Remember, children are a natural contraception. After it has multiplied to at least two minima, then it is very and very difficult to reproduce - not to have time and not to hide.
YYY: And what to do with large families, where parents, the journey, just can’t stop?
xxx: I don't know what stock of zen you need to have to fuck your wife under questions like "Daddy, and where are the pants in front?"
plague_dinosaur: the snake snake life is sociable. decided to wet his throat at night and almost got rid of fear, the guy in the kitchen over the dishwasher ate tomatoes in the dark, well, in order not to squeeze and not bother anyone, and he still has a nose, it had to be heard and seen, some sneezing and squeezing silhouette at night, a party of zombies, an aboriginal cannibal bubble :(
The boss decided to play on April 1st. We have a client, we are an outsourcer for him. He as a manager of customers processes, and we do the work itself for fixed money monthly. It is our main budget, and without it we will fall apart.
Of course, not always everything is smooth, by the end of the month, there are often occasions for roganina. And here is the boss after the reports: "All, Yuri leaves us, said - no money, already found another office and they are times better!" Of course, everyone is upset, realizing that we seem to have been working for the last month. We throw options, how you can stay on the float, who to reduce, where to take orders, etc. In short, half a day of nerves and intense planning.
And then by night, suddenly I see a message from Yuri in Skype: "Why are you going to ******? Let’s negotiate the budget, maybe we’ll still be able to agree!" I, of course, don’t understand anything, I start asking. It turns out, this fool-chief decided to play both sides, he told us - the client is leaving, and he - we were lured by the competitors' offices to double big babies. And Yuri, too, for half a day, was looking for ways to extract extra money to keep us.

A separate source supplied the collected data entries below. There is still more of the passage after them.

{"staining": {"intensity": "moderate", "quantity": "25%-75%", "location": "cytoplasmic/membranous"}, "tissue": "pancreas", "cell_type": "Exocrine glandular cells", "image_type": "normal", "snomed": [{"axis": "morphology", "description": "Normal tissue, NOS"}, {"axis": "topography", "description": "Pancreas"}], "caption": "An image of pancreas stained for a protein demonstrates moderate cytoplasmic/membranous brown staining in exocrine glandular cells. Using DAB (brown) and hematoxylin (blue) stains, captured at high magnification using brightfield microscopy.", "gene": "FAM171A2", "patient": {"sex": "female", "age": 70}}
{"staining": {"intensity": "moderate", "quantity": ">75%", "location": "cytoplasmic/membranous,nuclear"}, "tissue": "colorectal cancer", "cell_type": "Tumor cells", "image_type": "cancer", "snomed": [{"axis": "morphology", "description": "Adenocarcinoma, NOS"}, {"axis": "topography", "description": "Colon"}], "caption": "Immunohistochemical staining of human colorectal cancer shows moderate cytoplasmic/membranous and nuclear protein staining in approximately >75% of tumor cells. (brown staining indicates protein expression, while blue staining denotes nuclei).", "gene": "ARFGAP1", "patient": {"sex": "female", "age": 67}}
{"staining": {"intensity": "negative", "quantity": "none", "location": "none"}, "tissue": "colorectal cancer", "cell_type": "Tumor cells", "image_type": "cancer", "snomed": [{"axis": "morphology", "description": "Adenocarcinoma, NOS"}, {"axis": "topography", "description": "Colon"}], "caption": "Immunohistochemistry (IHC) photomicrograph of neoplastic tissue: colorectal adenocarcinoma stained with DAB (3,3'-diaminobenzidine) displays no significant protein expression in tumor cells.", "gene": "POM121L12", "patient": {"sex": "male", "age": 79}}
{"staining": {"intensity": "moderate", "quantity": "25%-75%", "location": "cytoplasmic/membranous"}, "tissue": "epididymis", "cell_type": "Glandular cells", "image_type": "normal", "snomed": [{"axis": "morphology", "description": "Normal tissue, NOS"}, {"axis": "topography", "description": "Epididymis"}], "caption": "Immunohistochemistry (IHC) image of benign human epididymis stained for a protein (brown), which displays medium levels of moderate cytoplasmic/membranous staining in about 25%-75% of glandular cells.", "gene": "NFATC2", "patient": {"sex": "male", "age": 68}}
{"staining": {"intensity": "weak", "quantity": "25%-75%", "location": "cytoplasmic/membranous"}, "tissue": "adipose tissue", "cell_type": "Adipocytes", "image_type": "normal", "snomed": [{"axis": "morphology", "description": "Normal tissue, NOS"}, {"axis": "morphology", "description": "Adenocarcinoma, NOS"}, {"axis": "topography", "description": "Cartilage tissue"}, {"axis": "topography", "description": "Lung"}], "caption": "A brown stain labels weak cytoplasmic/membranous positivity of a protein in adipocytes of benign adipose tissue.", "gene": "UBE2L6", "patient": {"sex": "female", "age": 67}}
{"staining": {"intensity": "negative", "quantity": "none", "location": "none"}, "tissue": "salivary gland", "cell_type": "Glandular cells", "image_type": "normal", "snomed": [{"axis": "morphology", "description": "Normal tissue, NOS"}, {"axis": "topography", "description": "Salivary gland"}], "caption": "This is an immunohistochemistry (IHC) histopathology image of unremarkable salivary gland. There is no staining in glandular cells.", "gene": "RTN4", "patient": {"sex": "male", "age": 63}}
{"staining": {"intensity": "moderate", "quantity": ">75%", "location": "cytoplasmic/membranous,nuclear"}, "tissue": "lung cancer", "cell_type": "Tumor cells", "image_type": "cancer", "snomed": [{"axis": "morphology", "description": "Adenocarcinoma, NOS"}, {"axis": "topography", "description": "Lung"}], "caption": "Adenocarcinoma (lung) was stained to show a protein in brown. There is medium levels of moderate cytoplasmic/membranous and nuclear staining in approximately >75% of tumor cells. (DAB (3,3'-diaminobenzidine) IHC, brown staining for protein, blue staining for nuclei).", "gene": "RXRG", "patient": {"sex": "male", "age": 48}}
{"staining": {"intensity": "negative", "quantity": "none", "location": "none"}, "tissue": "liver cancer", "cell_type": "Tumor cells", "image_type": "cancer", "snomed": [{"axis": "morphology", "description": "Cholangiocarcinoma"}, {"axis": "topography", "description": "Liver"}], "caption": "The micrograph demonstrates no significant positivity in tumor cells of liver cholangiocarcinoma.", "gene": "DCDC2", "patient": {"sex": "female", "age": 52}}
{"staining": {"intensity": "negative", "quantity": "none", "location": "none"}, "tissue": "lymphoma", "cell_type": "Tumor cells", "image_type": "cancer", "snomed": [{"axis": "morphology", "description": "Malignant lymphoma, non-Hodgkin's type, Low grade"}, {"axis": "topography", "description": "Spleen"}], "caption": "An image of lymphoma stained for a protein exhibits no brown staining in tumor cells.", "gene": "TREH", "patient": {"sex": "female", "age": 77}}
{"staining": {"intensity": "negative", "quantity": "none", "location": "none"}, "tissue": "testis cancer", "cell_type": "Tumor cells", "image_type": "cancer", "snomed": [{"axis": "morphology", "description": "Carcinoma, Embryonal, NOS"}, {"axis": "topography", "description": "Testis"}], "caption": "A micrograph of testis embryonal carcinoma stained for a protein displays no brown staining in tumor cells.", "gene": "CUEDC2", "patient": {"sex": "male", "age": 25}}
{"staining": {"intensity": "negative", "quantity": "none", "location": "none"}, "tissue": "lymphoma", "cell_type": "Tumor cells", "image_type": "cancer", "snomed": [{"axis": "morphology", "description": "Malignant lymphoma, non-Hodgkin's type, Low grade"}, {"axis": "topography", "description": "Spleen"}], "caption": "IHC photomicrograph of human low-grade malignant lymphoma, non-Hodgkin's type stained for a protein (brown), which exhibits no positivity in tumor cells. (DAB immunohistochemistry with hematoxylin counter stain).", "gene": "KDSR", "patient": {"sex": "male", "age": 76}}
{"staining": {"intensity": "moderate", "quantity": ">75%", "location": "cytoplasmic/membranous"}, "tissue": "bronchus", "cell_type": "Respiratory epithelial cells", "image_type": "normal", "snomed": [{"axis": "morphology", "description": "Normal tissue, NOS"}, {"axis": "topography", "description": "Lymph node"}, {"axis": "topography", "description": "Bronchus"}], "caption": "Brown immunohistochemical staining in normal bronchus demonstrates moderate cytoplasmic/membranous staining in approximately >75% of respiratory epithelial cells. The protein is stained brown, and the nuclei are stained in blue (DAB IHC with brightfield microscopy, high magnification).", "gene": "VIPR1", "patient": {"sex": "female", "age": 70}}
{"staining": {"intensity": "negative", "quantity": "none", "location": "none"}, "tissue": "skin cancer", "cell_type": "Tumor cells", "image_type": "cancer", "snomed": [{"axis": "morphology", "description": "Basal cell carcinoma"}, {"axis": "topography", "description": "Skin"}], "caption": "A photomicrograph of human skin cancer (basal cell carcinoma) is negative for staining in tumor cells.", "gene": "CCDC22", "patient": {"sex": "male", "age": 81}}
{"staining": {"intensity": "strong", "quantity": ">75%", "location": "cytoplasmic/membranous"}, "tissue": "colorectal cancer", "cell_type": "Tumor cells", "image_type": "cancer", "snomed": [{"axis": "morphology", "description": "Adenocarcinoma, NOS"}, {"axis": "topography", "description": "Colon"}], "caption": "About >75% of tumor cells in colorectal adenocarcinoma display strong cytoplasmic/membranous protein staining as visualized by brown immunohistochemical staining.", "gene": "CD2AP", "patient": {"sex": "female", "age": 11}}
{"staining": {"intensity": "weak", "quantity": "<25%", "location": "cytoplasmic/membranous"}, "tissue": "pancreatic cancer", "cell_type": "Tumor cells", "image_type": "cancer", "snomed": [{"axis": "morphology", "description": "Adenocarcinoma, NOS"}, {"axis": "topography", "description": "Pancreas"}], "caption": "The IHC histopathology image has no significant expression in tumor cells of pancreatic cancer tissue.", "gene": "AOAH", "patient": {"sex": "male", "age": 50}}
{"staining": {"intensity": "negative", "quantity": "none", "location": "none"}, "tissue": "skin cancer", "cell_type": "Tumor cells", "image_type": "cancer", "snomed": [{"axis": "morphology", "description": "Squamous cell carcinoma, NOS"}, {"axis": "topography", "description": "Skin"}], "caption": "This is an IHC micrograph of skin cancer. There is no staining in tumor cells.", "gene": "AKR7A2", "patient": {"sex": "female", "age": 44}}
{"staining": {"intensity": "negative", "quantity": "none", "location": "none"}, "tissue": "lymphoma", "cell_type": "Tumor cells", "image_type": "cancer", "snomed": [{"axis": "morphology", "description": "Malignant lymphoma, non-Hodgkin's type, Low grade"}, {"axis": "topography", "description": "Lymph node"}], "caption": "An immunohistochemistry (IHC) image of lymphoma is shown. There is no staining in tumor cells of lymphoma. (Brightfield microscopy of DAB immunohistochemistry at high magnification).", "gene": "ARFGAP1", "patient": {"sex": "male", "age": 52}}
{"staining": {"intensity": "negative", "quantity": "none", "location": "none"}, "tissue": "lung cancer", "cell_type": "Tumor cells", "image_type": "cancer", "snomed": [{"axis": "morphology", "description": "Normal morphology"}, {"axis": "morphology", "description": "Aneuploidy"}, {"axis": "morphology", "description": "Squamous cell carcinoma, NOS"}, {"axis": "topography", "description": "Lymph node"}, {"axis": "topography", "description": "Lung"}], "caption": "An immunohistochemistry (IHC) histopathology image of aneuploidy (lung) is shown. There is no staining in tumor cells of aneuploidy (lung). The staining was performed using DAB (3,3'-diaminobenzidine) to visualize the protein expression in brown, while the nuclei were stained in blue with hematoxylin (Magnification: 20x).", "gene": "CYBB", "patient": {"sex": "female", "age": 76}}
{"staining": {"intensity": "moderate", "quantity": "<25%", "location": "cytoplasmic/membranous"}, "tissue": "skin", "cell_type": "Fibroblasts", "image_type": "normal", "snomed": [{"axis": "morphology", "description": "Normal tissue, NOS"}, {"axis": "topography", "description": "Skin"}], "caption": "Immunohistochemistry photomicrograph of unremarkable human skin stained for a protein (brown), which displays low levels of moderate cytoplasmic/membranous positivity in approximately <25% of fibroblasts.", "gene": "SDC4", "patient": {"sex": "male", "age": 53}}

As a result, thanks to the innocent joke, the director received offgenic plans from us to reduce costs and optimize labor, and from the client - invaluable information about how painlessly to raise the work budget. And you say, a foolish useless celebration.
Advertising in the kitchen:
Who took the cage with the plow? Return to Kazan!
Alexandr: you go to the farm and choose a small bull.
Then you run with him on the neck every day.
Alexander is gradually growing.
And your achievements are growing.
Aleksandr: the trusty system of training Olympians in ancient Greece
I told you to find a training program.
Sergey: I didn’t mean that.
But at least something.
Some of the doctors of the military hospital of Sevastopol on Friday went to the mainland. To the rest, they declared that they are all traitors, and they, faithful to the oath, will go to serve the people of Ukraine. Moreover, they - the patriots of the independent - must give uplifting and status of participants in hostilities.
At the time of their departure, the Russian staff came to the military hospital, where, let’s say, the Lieutenant Colonel, receives 80 tires. in a month. The departing informants, the doctors - the traitors of Ukraine called the train and informed about the arrived document.
All the doctors, faithful to the Ukrainian oath, descended to Django and went back to Sevastopol, except for not raising the tricolor.